Аман-глашатай не вкладывал особых чувств в слова объявления, говорил-сыпал ими в такт и в рифму.
Намаз сидел в лавчонке Салима-мясника, ел шурпу и внимательно слушал глашатая.
— Каким соловьем заливается этот пузатый Аман, а? — сказал он спокойно, не отрываясь от еды.
Мясник же перепугался всерьез. Он торопливо опустил полотняный навес перед лавкой, закрыл дверь.
— Уж не собрался ли ты, Салим, заработать десять тысяч таньга? — засмеялся Намаз.
Мясник не успел ответить, двустворчатая дверь распахнулась, и в проеме вырос один из джигитов Намаза.
— В чем дело? — нехотя отложил чашу предводитель.

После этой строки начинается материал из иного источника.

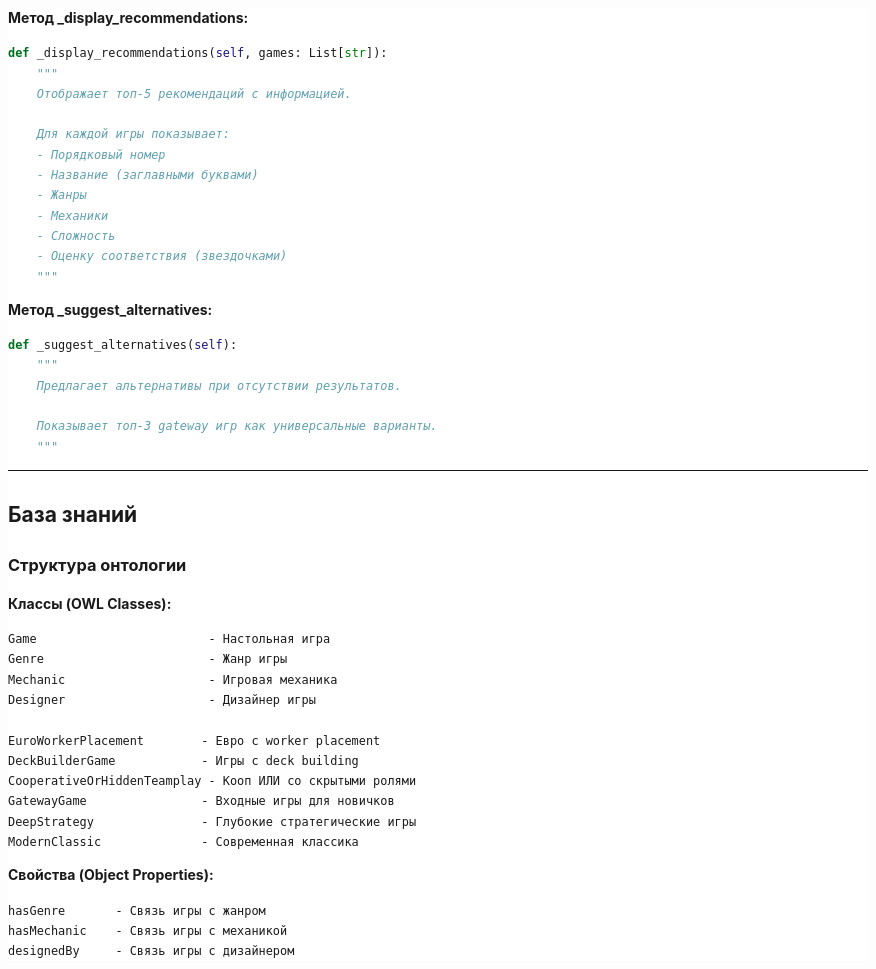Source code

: **Метод _display_recommendations:**
```python
def _display_recommendations(self, games: List[str]):
    """
    Отображает топ-5 рекомендаций с информацией.
    
    Для каждой игры показывает:
    - Порядковый номер
    - Название (заглавными буквами)
    - Жанры
    - Механики
    - Сложность
    - Оценку соответствия (звездочками)
    """
```

**Метод _suggest_alternatives:**
```python
def _suggest_alternatives(self):
    """
    Предлагает альтернативы при отсутствии результатов.
    
    Показывает топ-3 gateway игр как универсальные варианты.
    """
```

---

## База знаний

### Структура онтологии

**Классы (OWL Classes):**
```
Game                        - Настольная игра
Genre                       - Жанр игры
Mechanic                    - Игровая механика
Designer                    - Дизайнер игры

EuroWorkerPlacement        - Евро с worker placement
DeckBuilderGame            - Игры с deck building
CooperativeOrHiddenTeamplay - Кооп ИЛИ со скрытыми ролями
GatewayGame                - Входные игры для новичков
DeepStrategy               - Глубокие стратегические игры
ModernClassic              - Современная классика
```

**Свойства (Object Properties):**
```
hasGenre       - Связь игры с жанром
hasMechanic    - Связь игры с механикой
designedBy     - Связь игры с дизайнером
```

— К восточным воротам базара подошли казаки. Кажется, пронюхали, что вы здесь…
— Много их?
— Много, Намазбай.
Тут подоспели и остальные джигиты, остававшиеся на часах. Они были обеспокоены. Доложили, что у западных ворот базара стягиваются нукеры волостного управителя, а за стенами мясной лавки, где сидел сейчас Намаз, на скотном ряду появились люди капитана Олейникова.
— Выходит дело, мы окружены? — оглядел предводитель сотоварищей.
— Да, бежать надо! — воскликнули джигиты в один голос.
— Бежать, бросив такую вкусную шурпу?
— Намазбай, послушайтесь доброго совета. Утром город был пуст. Даже городового на центральной площади не было. А теперь весь базар окружен. Они знали, что вы появитесь здесь!
— Не спешите, Эшбури-ака. Помните, не каждый, кто спешит, вовремя достигает цели. Однако же, Салим-мясник, отменную шурпу ты приготовил! Мне кажется, всевышний создал нас с тобой затем, чтобы ты готовил прекрасные супы, а я охаживал плетьми богатеев. Носишься по полям-пустыням, душа желчью наполняется. Что ж это за жизнь, думаешь. Не можешь посидеть спокойно, побеседовать с другом, своей тени должен остерегаться. И это называется светлый мир? Каков же, выходит, темный мир, коли светлый таков? Отвечай же, мясник, почему молчишь? Неужто теперь я вынужден буду появляться на улице только в темноте ночной, будто летучая мышь какая? Нет, не выйдет, я их самих в щели загоню! Я им такое устрою, что они тысячу таньга заплатят за любую мышиную нору!
Намаз казался чересчур спокойным и хладнокровным, и можно было подумать, что его нисколько не беспокоит собственная судьба и судьба соратников. Но это было не так. Он тотчас оценил опасность, нависшую над ними, и теперь про себя лихорадочно искал лучший выход из положения.
— Быстро! Складывайте ружья и сабли в мешок! — скомандовал Намаз джигитам. — Бросьте его в сток. Вот так. А теперь ныряйте в толпу, затеряйтесь среди людей. Я уведу преследователей за собой.
— Намазбай!
— Вечером встретимся на берегу Акдарьи, на известном вам месте. Салим-мясник, приведи сюда моего коня.
— Конь велик — двери низки, боюсь, он не влезет сюда.
— Лишь бы морда пролезла — об остальном не беспокойся. Поторапливайся, приятель.
В самом деле, конь Намаза, точно приученный, почти ползком, едва не касаясь брюхом порога, влез в узкую, низкую дверь мясной лавки.
— Запри дверь на засов. Топор есть?
— Как не быть, у мясника-то?!
— Стена лавки с каркасом?
— Нет, глинобитная.
— Прекрасно, давай сюда топор.
Салим-мясник глядел на Намаза и не верил своим глазам: перед ним был не давешний простоватый, добродушный джигит, который со смаком, шутками и прибаутками поглощал суп из потрохов, а сказочный див[9], полный неуемной силы и энергии. Проворными движениями Намаз начертил на задней стене квадрат, точными, резкими ударами топора провел по линиям глубокие борозды.
— Что слышно на базаре?
— Всех усаживают на землю, — ответил Салим-мясник, глядевший наружу в щель между створками двери.
— А полицейские?
— Людей проверяют.
— Хорошо. Веревка найдется у тебя, Салим-мясник?
— Найдется, конечно.
— Тащи: сюда. Я должен связать тебя. Иначе не знать тебе покоя. Скажут: кормил-поил грабителя, бежать помог. Чего доброго, в тюрьму упекут. Давай ложись.